I've isolated an interesting cDNA from a human Clontech library that could
only have been made via transplicing from mRNAs originating from 2 different
chromosomes. It seems to be real, but before I follow up on it I was
wondering if anyone with experience in cloning has found cases where similar
artifacts might have arisen in library construction, or of other possible
problems with commercially available libraries. Or perhaps have advice on
how I might tell if it's an artefact of library construction. In this case
the putative exon boundaries don't seem to follow what's been published for
the genes in question, but with splice donor/acceptor sites being pretty
degenerate in humans I don't really know if this is a big red flag or
not--the whole cDNA encodes a rather interesting open reading frame.

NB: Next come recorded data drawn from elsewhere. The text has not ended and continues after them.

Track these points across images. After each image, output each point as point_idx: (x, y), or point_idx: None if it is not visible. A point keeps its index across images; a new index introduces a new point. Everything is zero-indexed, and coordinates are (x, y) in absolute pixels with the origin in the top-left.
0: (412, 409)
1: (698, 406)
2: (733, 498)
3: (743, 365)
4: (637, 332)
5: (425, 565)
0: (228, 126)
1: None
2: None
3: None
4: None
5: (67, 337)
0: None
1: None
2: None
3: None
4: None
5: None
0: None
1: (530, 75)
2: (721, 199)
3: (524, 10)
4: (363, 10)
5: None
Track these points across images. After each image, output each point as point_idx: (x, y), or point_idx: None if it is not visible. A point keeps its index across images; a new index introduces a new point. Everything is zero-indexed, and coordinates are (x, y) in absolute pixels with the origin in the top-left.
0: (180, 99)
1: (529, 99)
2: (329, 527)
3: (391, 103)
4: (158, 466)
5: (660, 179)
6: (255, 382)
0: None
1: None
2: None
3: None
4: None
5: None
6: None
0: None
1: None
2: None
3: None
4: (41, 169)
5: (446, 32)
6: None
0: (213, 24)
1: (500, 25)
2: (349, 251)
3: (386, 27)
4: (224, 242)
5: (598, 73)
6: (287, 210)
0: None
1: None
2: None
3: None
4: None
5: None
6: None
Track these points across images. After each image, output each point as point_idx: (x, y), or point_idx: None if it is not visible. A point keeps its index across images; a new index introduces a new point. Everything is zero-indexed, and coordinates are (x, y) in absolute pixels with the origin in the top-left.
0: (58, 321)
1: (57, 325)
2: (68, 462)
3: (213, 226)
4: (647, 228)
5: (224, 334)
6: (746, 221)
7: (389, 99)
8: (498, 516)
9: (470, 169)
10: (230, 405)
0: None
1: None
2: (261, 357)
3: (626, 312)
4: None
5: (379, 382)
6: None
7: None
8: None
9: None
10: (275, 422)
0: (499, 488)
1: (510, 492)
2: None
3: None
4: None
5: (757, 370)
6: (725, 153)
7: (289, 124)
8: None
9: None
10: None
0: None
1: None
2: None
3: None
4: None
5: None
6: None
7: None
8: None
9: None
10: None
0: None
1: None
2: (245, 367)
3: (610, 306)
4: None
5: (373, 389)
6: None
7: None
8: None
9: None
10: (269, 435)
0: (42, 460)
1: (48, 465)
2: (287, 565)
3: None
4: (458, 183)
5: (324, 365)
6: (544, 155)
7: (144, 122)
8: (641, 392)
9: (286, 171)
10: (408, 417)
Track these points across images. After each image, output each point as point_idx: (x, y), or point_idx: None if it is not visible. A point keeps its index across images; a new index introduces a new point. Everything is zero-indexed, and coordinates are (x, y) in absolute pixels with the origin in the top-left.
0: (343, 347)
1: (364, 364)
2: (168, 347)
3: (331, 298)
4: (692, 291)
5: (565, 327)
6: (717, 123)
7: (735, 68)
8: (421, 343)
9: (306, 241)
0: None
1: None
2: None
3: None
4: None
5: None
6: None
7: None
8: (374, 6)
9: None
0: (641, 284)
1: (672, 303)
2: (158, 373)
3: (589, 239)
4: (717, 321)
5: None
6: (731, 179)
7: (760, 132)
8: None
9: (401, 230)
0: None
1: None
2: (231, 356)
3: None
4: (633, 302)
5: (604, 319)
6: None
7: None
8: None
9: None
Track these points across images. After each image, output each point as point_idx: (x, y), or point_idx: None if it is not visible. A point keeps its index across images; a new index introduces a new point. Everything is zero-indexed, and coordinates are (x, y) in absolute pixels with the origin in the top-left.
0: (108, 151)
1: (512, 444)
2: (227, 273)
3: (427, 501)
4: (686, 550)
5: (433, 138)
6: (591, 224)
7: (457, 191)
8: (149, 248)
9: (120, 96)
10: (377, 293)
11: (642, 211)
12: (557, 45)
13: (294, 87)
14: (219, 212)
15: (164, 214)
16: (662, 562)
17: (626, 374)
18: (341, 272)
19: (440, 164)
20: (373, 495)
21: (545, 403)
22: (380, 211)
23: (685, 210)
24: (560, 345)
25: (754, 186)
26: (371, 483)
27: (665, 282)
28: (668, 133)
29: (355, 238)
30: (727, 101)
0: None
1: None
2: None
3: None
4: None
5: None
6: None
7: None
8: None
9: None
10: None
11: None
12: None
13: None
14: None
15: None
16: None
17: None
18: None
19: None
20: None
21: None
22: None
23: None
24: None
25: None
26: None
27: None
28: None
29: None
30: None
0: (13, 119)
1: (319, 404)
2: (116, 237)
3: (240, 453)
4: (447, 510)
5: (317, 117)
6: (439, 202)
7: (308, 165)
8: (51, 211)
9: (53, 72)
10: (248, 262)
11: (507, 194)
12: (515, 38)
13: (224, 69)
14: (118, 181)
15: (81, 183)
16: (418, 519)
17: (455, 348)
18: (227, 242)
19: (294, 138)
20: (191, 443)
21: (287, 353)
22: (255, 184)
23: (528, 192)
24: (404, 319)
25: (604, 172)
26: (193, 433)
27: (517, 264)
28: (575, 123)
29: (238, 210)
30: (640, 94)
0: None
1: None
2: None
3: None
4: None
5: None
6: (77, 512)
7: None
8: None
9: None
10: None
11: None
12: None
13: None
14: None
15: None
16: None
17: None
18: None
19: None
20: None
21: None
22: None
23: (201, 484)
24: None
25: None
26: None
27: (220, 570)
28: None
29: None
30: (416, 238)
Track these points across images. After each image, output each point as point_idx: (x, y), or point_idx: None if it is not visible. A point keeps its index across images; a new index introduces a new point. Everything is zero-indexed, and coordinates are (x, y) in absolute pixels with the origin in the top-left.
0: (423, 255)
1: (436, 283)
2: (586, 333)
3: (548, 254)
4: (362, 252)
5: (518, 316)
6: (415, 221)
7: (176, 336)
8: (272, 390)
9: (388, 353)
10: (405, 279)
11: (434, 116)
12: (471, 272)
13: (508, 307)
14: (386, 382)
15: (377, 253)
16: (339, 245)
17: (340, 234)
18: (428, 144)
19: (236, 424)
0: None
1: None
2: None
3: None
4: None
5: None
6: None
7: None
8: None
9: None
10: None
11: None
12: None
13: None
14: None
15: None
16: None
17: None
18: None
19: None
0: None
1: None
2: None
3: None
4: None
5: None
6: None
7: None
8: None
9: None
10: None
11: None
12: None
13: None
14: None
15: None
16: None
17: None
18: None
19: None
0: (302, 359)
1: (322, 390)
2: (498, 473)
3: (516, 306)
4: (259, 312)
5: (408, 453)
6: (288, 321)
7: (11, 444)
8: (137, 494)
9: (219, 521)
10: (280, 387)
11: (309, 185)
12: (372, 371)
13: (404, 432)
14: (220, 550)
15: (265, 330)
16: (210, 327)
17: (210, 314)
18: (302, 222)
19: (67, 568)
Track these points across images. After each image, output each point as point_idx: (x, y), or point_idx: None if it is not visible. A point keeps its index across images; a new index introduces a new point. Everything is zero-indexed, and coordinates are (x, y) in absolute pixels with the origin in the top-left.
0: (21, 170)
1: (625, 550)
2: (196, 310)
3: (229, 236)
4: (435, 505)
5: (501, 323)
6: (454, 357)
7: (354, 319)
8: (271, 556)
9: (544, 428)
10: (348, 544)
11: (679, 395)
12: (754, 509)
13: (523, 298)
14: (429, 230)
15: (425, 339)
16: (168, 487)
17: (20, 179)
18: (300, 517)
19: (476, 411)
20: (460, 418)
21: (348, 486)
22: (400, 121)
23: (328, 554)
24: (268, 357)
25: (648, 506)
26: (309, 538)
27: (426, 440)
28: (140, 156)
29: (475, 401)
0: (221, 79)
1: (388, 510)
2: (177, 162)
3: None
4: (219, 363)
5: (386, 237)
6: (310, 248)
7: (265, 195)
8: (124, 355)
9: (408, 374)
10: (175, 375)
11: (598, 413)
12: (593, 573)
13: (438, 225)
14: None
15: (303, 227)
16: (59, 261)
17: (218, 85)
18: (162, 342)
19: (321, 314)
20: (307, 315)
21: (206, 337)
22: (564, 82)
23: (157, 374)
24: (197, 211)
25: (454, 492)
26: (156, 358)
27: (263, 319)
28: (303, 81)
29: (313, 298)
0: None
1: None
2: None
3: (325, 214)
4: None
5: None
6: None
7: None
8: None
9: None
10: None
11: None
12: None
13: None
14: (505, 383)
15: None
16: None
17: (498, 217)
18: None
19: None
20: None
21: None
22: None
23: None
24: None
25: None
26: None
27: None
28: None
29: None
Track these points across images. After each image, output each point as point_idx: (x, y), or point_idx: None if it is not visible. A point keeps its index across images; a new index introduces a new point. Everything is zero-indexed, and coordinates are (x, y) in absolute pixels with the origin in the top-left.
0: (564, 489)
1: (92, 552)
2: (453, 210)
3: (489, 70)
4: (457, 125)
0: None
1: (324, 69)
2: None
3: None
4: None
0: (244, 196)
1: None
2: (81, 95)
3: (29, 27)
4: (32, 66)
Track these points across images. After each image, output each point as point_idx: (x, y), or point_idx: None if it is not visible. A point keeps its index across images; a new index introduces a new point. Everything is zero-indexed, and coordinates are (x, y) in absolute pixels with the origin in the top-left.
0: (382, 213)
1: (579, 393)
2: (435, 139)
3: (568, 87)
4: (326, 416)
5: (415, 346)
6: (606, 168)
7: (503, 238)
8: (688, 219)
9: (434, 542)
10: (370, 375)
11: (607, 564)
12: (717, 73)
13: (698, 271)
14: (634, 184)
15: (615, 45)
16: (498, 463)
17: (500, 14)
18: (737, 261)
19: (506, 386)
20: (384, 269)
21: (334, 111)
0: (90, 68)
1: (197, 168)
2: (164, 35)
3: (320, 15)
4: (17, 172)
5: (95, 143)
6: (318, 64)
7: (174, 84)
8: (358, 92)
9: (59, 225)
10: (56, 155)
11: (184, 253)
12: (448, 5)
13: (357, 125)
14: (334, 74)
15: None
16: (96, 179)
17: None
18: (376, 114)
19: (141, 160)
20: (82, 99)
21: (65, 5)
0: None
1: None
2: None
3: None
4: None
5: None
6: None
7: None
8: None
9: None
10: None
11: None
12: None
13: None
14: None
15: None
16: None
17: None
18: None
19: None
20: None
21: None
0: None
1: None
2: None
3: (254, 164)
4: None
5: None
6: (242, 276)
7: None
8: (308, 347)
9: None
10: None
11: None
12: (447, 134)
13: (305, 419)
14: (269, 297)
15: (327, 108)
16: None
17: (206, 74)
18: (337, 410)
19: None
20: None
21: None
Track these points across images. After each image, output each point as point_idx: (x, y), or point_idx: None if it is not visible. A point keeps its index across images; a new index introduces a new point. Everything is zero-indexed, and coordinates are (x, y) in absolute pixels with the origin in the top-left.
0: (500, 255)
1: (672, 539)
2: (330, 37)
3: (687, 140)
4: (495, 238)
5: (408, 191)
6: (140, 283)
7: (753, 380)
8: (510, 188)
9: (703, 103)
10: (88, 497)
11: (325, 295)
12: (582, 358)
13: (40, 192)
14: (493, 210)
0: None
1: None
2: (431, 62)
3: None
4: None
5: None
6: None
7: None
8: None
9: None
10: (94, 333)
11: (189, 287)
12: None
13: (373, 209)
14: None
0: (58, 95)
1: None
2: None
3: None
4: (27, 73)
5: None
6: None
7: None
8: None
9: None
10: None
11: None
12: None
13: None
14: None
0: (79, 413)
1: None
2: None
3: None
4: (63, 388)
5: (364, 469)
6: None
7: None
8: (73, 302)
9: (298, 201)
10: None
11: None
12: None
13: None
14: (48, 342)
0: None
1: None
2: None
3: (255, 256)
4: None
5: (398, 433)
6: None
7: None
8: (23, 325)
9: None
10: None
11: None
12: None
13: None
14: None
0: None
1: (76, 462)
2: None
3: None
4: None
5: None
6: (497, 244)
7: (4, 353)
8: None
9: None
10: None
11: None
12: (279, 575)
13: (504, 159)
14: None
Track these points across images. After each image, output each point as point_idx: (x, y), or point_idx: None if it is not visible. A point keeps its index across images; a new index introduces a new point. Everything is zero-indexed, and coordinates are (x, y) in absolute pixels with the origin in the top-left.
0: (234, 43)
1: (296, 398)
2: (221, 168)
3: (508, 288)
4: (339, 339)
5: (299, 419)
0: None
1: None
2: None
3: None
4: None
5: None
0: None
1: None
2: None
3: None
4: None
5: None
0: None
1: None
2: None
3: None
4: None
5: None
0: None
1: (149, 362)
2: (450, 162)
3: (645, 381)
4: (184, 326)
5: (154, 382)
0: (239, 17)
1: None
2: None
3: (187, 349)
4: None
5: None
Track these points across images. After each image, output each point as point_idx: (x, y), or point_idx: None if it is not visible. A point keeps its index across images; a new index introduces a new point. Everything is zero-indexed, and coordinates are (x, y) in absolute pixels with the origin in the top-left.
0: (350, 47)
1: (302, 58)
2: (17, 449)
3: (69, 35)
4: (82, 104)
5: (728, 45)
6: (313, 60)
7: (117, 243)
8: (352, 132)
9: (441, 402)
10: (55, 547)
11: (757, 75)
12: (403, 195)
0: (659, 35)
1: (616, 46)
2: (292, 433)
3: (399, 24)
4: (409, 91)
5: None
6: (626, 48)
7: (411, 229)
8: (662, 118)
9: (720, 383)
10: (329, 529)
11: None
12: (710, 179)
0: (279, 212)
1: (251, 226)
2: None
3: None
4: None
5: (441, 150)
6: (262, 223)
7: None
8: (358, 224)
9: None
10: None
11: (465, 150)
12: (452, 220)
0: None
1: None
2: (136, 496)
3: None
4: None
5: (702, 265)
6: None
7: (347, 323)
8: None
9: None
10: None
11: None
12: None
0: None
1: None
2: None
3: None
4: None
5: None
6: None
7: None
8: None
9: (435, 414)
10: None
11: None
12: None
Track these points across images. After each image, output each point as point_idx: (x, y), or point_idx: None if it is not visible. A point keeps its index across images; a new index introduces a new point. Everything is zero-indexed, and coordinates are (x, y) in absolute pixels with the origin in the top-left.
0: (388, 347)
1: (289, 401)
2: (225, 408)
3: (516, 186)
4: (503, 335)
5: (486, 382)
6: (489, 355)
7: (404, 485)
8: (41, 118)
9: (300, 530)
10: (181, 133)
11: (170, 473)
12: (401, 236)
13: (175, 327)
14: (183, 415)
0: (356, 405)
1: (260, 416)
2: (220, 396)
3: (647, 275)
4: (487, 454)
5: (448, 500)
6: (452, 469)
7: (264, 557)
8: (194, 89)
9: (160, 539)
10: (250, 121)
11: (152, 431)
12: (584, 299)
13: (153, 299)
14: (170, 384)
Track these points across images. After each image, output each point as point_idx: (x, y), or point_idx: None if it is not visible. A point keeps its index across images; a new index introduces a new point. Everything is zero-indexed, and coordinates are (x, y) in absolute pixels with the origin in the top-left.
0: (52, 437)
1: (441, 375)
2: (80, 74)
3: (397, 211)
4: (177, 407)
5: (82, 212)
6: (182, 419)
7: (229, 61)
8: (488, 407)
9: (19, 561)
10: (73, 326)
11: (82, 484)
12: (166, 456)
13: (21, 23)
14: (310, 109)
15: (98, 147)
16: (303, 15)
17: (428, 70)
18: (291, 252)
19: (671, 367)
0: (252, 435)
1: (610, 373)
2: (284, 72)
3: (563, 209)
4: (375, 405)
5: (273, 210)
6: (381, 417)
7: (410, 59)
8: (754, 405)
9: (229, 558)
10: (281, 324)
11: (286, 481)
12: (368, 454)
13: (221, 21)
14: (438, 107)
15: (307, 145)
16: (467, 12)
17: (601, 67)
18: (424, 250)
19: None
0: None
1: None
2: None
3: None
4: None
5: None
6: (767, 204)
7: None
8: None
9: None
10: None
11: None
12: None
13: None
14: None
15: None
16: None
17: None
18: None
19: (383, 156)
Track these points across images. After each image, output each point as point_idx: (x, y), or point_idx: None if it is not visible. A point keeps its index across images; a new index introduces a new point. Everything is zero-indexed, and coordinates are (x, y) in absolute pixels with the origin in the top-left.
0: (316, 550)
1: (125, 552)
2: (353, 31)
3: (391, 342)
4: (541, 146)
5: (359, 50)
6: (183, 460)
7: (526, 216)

Chimeric clones are far from uncommon. I've seen this many times
before, especially when making subtracted libraries. The PCR-Select
cDNA subtraction kit from Clontech involves a restriction digest of the
double-stranded cDNA, followed by a blunt end ligation step to add on
the adaptors. At this point it's easy to ligate two separate inserts
If it's a subtracted cDNA library, this is most likely the cause. If
so, it's quite likely (but not 100%) that there will be an Rsa1
restriction site (GT'AC) at the join between the two.
The easy way to confirm if it's real or not is to design an RT-PCR to
amplify across the join, and see if you can recover a clone from the
same tissue that was used to make the library. If not, it's almost
certainly a library construction artefact.
Even if you do confirm that there's a genuine transcript matching your
clone, I'd be wary of claiming trans-splicing - there's more than you
think lurking in the "heterochromatic" holes in the genome sequence,
and jumbled/recombinant loci are among them.